On leaving a successful gig he celebrates by tuning into the World Tonight and “turning up the bass” so that he can treat a mid-sized market town to the sound of contemporary current affairs.
With his quiff and thickset spectacles Jupp looked a bit like a cross between Eddie Cochrane and Alan Carr, although he often sounded like he was doing an impression of Hugh Grant’s wedding speech in Four Weddings and a Funeral (and if any Daily Mail readers are reading this, that isn‘t intended to be disparaging) .
After the interval spoke about his own brushes with fame in his previous incarnation as Archie the Inventor from Balamory, and as a non-speaking waiter in the Sherlock Holmes film (he didn‘t realise his lines had been cut until the premiere).
Jupp didn’t make any reference to his role in the satire “The Thick of It” where he brilliantly played the kind of individual every organisation has, whose colossal self-belief was in inverse proportion to his competence but there was a political theme running throughout.
It started with an admission that while he isn’t keen on everything the Germans have done in the last 100 years or so, he believes totalitarianism is the only way to cope with loading the dishwasher.

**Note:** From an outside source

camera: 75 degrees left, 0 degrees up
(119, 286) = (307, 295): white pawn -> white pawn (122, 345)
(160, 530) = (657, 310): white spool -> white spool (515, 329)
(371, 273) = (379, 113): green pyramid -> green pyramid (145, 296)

He also riffed about the tyranny of twitter and coffee and if all that sounds slightly safe he also made an arch reference to Maidstone being a “hotbed” of revolutionary activity before gently filleting the present government, like a non-smug version of Stewart Lee.

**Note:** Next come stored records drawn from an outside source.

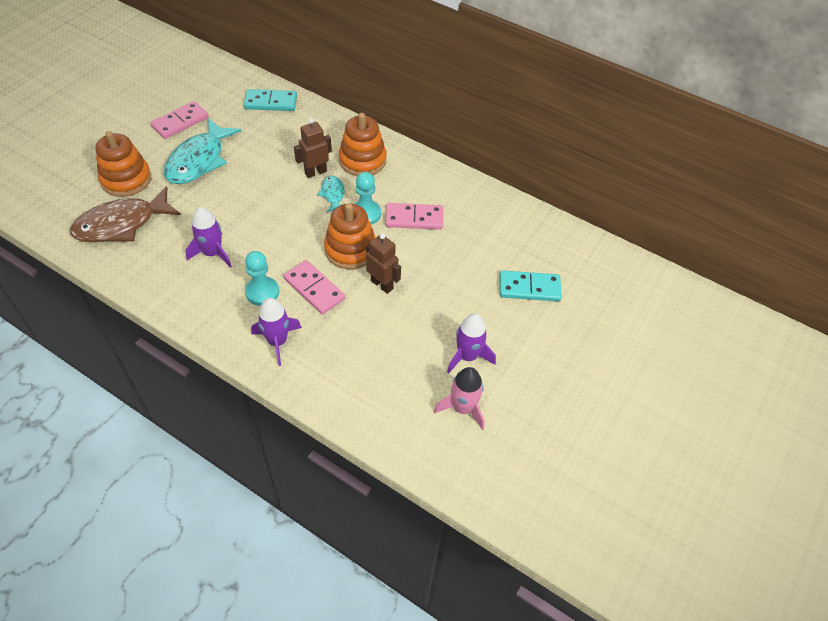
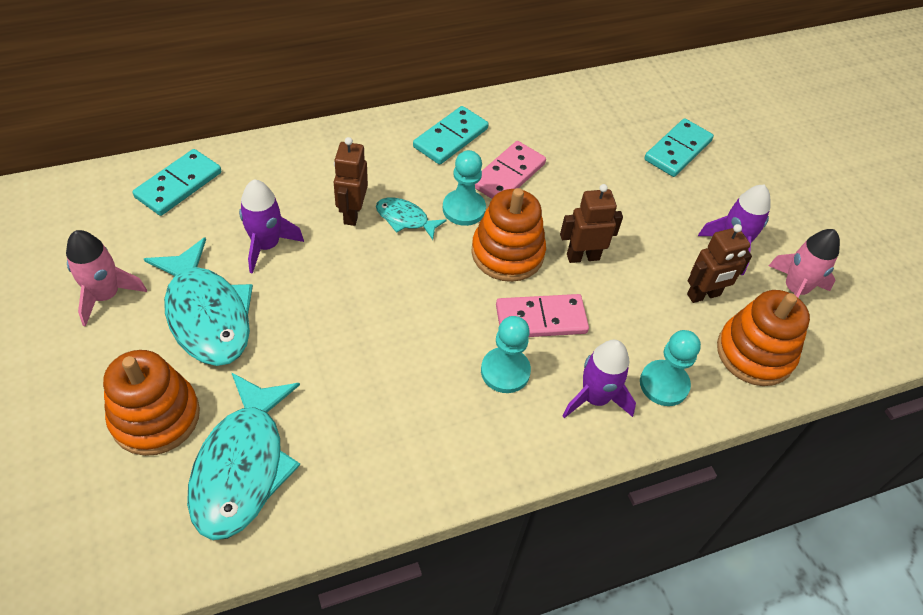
camera: 55 degrees left, 0 degrees up
(122, 224) = (242, 466): brown fish -> turquoise fish
(180, 122) = (106, 295): pink domino -> pink rocket
(212, 253) = (395, 388): purple rocket -> purple rocket (266, 245)
(316, 370) = (664, 384): none -> turquoise pawn
(362, 160) = (375, 163): orange stacking toy -> orange stacking toy (755, 353)
(408, 359) = (704, 295): none -> brown robot
(417, 179) = (451, 138): none -> turquoise domino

People hear Jupp’s Hampstead accent and assume he is a conservative. He admires their beautiful manners but is less keen on the way they want to punish people for “being unlucky to have a bidet in their house.”
Jupp himself deploys the knife with similarly lethal charm, keeping the audience onside throughout.
You can catch the self-styled “dishwasher fascist” at the Tunbridge Wells Trinity on Saturday, March 15.